Although a strong dollar is mostly favorable for American consumers, it can have more negative impacts on companies that operate businesses in other countries because revenue and profits earned in local currencies are worth less in dollar terms and their products become more expensive abroad, reducing demand.
Exports also become more expensive abroad, which could hurt American companies that export goods or services. Workers in industries like agriculture or manufacturing could also be impacted if their jobs depend on exports.
Overall, though, many Americans might not notice the effects of a stronger dollar in their daily lives, said David Wessel, the director of the Brookings Institution’s Hutchins Center on Fiscal and Monetary Policy. Compared to many European countries, the United States is more self-sufficient, producing much of what Americans consume, Wessel said.
Wessel noted that a stronger dollar can make real estate in the United States more expensive for foreign buyers, making those investments less attractive to them. That could help relieve some price pressures in the housing market, a positive outcome for Americans trying to buy homes, he said.
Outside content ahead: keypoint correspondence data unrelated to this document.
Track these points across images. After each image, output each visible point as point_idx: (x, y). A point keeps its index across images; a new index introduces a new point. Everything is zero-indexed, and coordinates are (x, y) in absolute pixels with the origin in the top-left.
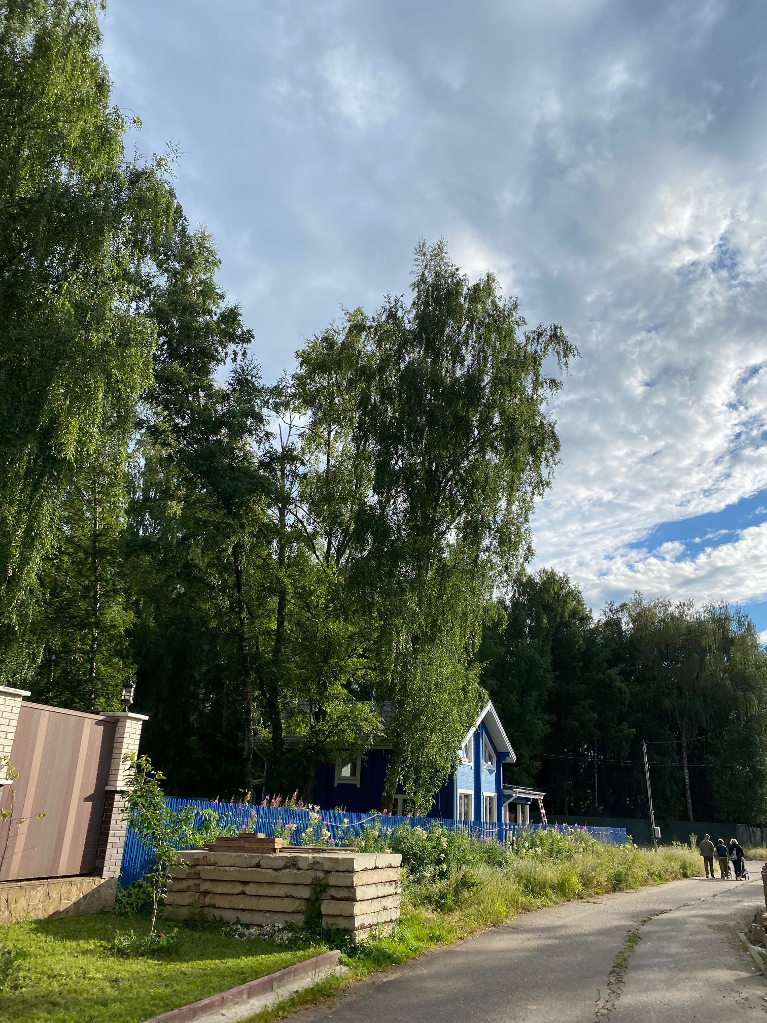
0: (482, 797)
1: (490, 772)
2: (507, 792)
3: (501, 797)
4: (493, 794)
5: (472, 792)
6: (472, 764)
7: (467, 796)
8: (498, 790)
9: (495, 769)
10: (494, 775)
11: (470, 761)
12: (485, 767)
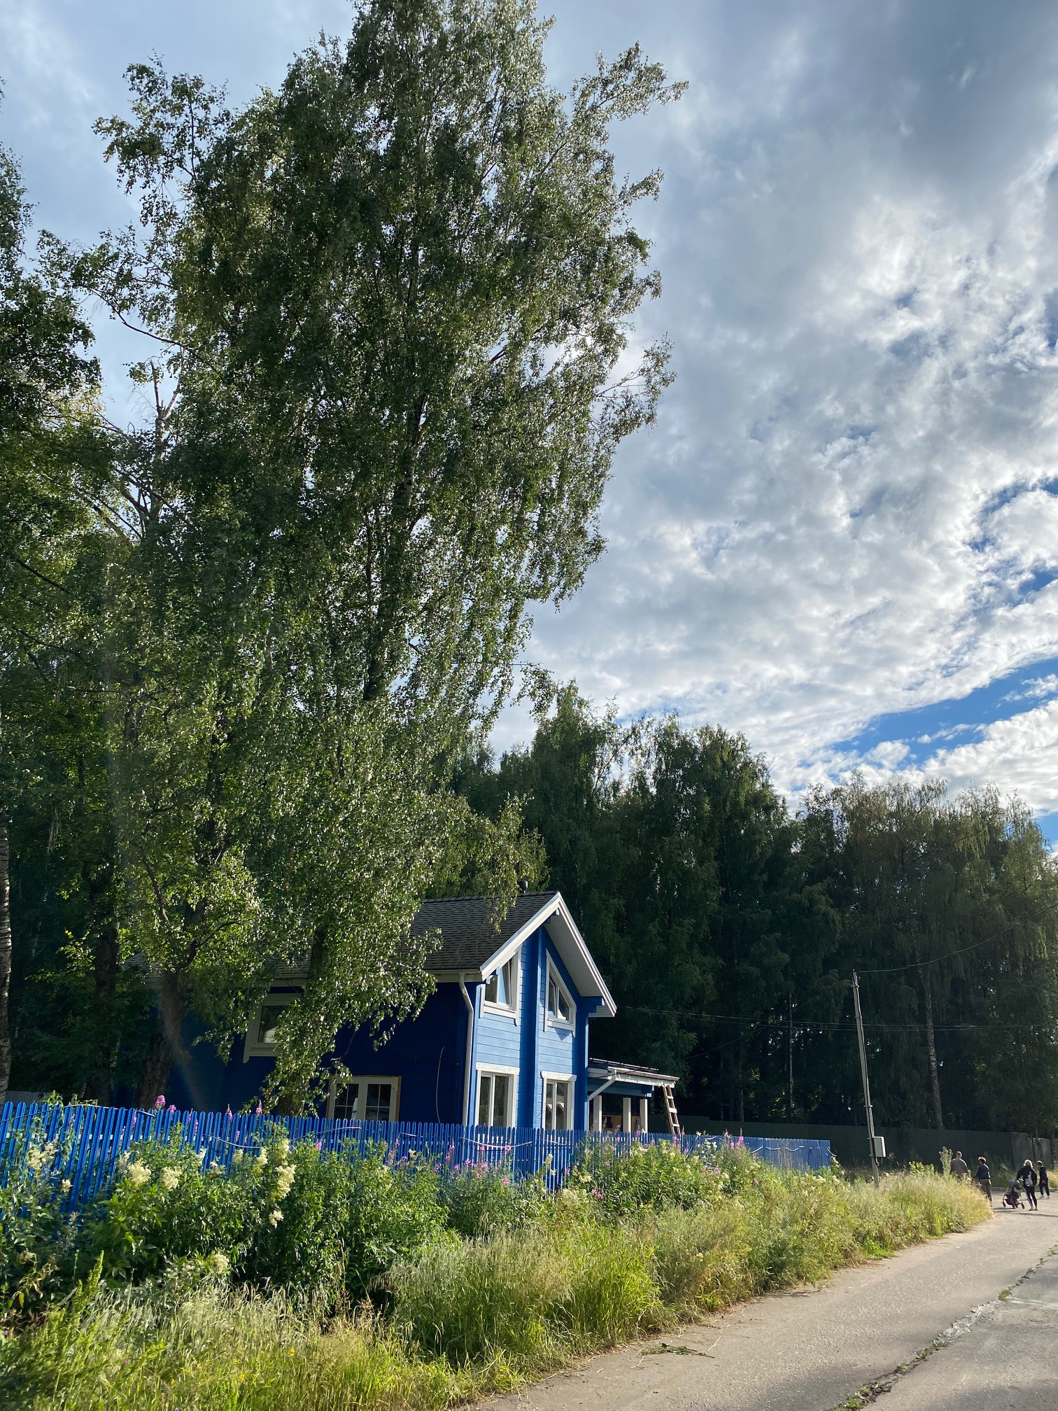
0: (538, 1081)
1: (562, 1033)
2: (596, 1073)
3: (584, 1083)
4: (567, 1076)
5: (515, 1071)
6: (518, 1015)
7: (503, 1080)
8: (578, 1068)
9: (573, 1028)
10: (569, 1039)
11: (513, 1009)
12: (549, 1023)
But generally, people in other countries are more likely to feel the impact of a stronger dollar than Americans.
“If you go to some other countries, people are fixated on the exchange rate,” Wessel said. “Whereas my guess is, most Americans don’t have any idea whether the dollar is strong or weak.”
3) What does this mean for other countries?
For other countries, a strong dollar pushes import prices up, which can create inflation in those regions. The impact can also be brutal for emerging economies.
When US interest rates are low, global investors tend to invest more in emerging markets, or the economies of nations that are transitioning into developed economies. But when rates start to rise in the United States and the dollar climbs, money starts to flow out of those countries, Wessel said.
Some developing nations are better equipped to handle this, since they have more reserves or their exports are priced in dollars and have been rising in value, but other countries could struggle. Sri Lanka’s economy, for example, is starting to crumble as it deals with a mountain of debt and not enough US dollars to pay for imports of essential goods.
Countries that borrow heavily in dollars could suffer because it becomes harder to make repayments as the dollar rises and their currencies depreciate, said Mark Sobel, the U.S. chair of the Official Monetary and Financial Institutions Forum and a former top Treasury Department official.
“That means the amount of dollars they need to get their hands on to make repayments goes up,” Sobel said.
4) Where does the dollar go from here?
Currency markets are extremely hard to predict, so it’s difficult to say whether the dollar will continue to climb or fall in the coming months. Rogoff, the Harvard economics professor, said the dollar could drop if the war in Ukraine “miraculously” ceased, relieving pressure on European economies and pushing up their currencies.
The dollar could also fall if the US enters a recession and the Fed has to cut interest rates to stimulate the economy, which some analysts predict could happen next year. An economic downturn in the United States could also make investing in US assets and companies look less attractive, which could result in the dollar falling, Rogoff said.
On the other hand, if inflation stays stubbornly high and the Fed has to keep raising interest rates more than expected, the dollar could keep rising. It could also climb if the European Central Bank, which raised interest rates for the first time in more than a decade last week, has to backpedal and cut rates, Rogoff said.
“It’s a very uncertain environment, and the exchange rate probably is going to be hard to predict,” Rogoff said.